This seems to be due to the fact that when git-to-freshports-xml.py exits with an error that it leaves the repo in a less than ideal state and in this case detached HEAD. Im not sure why git-to-freshports-xml.py actually needs to try to checkout each of these commits vs just leverage something like git show <SHA> but it still looks like its having issues with being able to leverage the type of HEAD, again this seems like its due to a mismatch of the actual type being used in python.

Anyway it sounds like youve got a path forward and thats good 😄

dlangille commented 4 years ago

Im not sure why git-to-freshports-xml.py actually needs to try to checkout each of these commits vs just leverage something like git show <SHA>

FreshPorts need both.

git show <SHA> is used to create the XML which is then used to populate the database. This data only contains the facts of the commit.

After putting the XML in to the database, the database is then refreshed with data from the repo. There is more information in FreshPorts than that obtained from the commit. A number of make -V commands are run to obtain various data, such as:

This information cannot be obtained from the commit log. It must be extracted from the files. Thus, we do a git checkout <HASH>.

With subversion, there was no need to extract the data from the commit log. It was extracted from an email

With git, there is no git-specific email list yet. Therefore, we took the commit log approach.

This change in the XML generation step eventually led to the creation of a second working copy of the repo, one for XML creation (git log) and one for running make -V (git checkout).

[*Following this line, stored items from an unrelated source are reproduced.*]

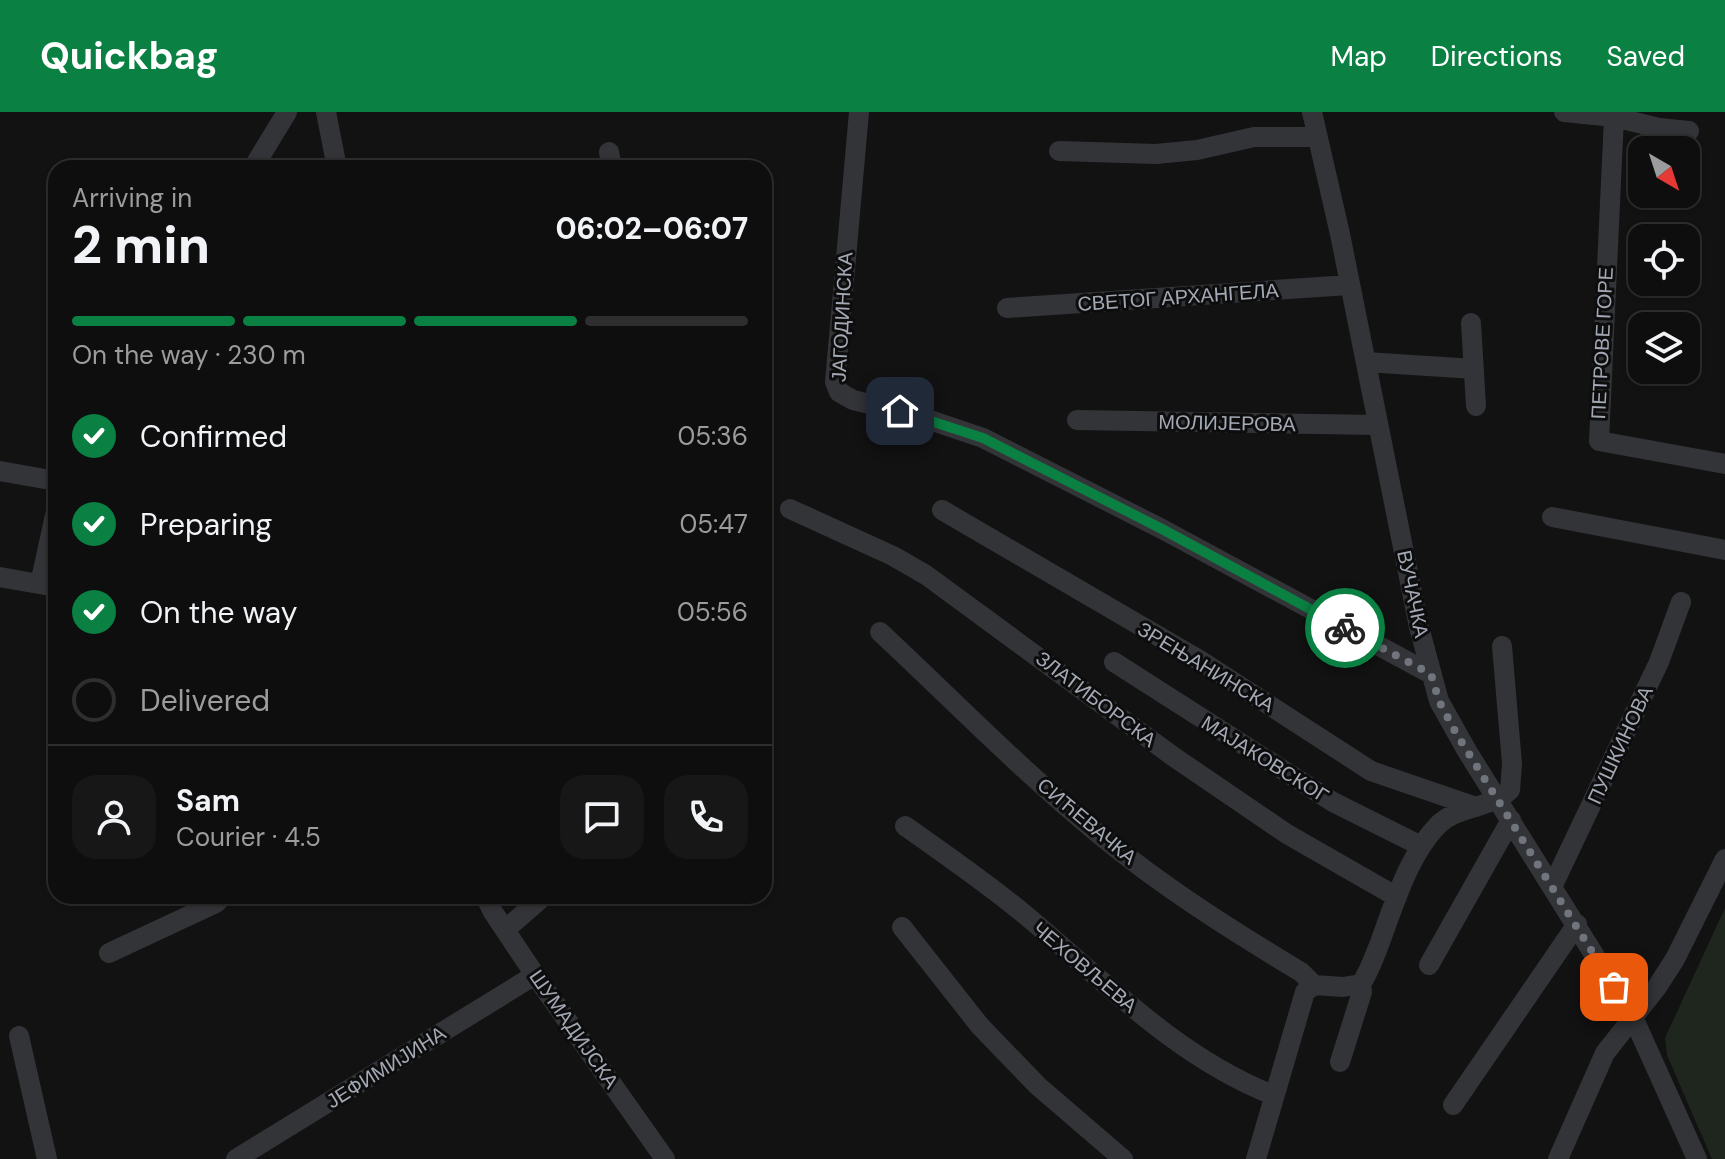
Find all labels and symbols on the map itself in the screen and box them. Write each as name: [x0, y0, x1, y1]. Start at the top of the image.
north arrow: [1628, 136, 1700, 208]
street label: ЈАГОДИНСКА: [826, 251, 858, 383]
street label: ПЕТРОВЕ ГОРЕ: [1585, 266, 1619, 420]
street label: СВЕТОГ АРХАНГЕЛА: [1076, 277, 1280, 317]
pin: [866, 377, 934, 445]
street label: МОЛИЈЕРОВА: [1158, 409, 1297, 437]
street label: ВУЧАЧКА: [1391, 548, 1435, 641]
courier: [1305, 588, 1385, 668]
street label: ЗРЕЊАНИНСКА: [1133, 616, 1280, 718]
street label: ЗЛАТИБОРСКА: [1031, 645, 1162, 753]
street label: ПУШКИНОВА: [1581, 681, 1659, 808]
street label: МАЈАКОВСКОГ: [1197, 709, 1334, 809]
street label: СИЋЕВАЧКА: [1032, 772, 1143, 871]
street label: ЧЕХОВЉЕВА: [1027, 916, 1143, 1019]
pin: [1580, 953, 1648, 1021]
street label: ШУМАДИЈСКА: [523, 965, 625, 1094]
street label: ЈЕФИМИЈИНА: [321, 1020, 451, 1114]

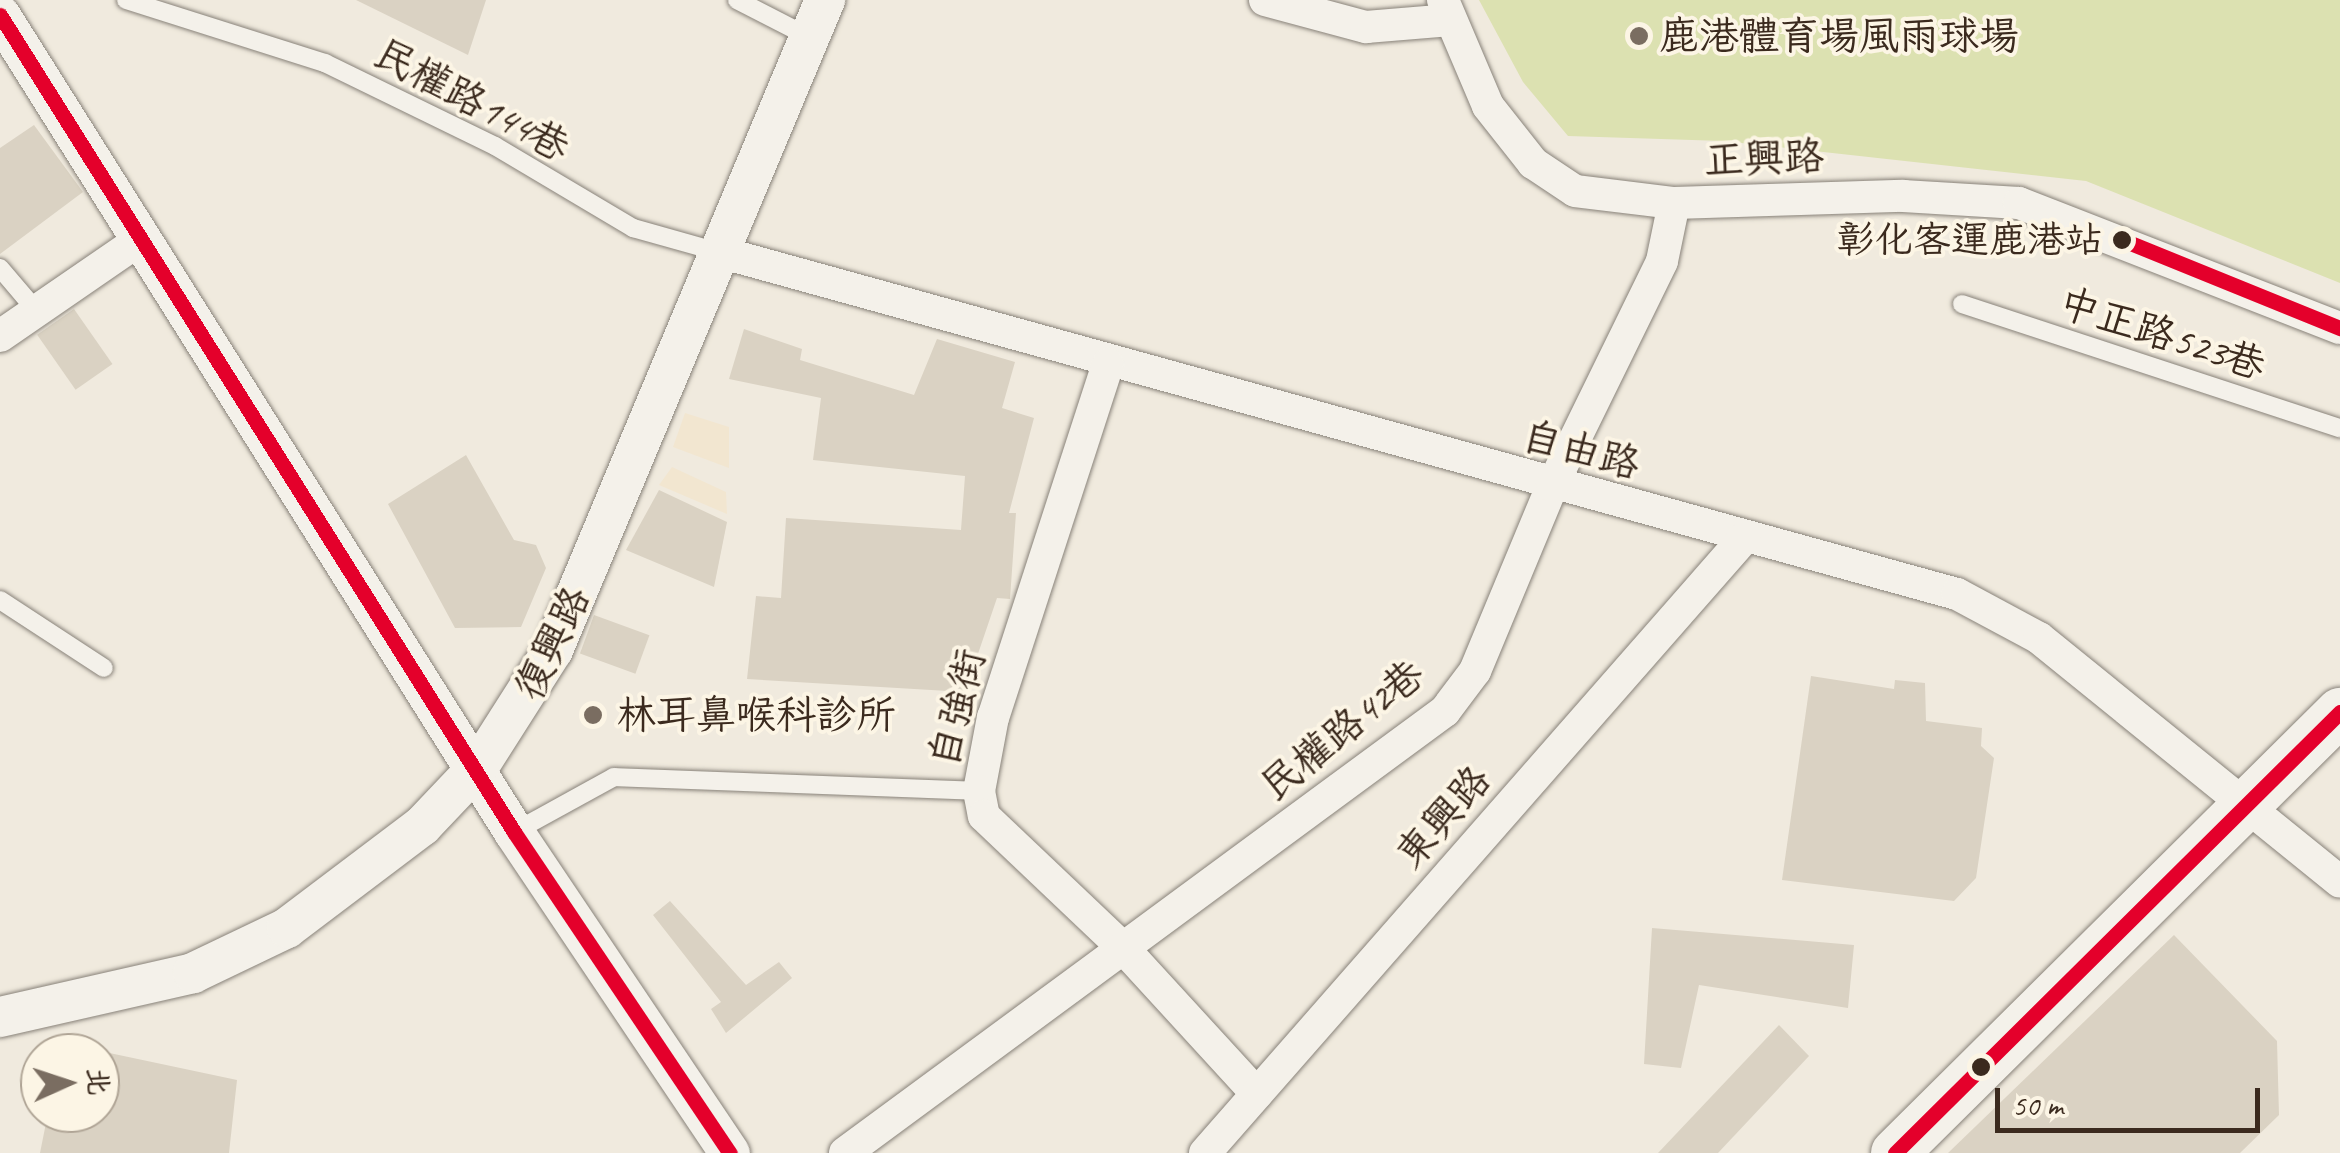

dlangille commented 4 years ago

Running a single commit can be done via:

[dan@devgit-ingress01:~/message-queues/retry] $ ~/scripts/helper_scripts/git-commit-single.sh 4e0c57e6b4740e970be8e2ff640bc7cd560d1b24
2020.07.24 12:20:20 git-single-commit.sh started
2020.07.24 12:20:20 git-single-commit.sh repo is /var/db/ingress/repos/freebsd-ports
2020.07.24 12:20:20 git-single-commit.sh XML dir is /var/db/ingress/message-queues/incoming
2020.07.24 12:20:20 git-single-commit.sh /usr/local/libexec/freshports/git-to-freshports-xml.py --path /var/db/ingress/repos/freebsd-ports --single-commit 4e0c57e6b4740e970be8e2ff640bc7cd560d1b24 --output /var/db/ingress/message-queues/incoming
2020.07.24 12:20:20 git-single-commit.sh ending
[dan@devgit-ingress01:~/message-queues/retry] $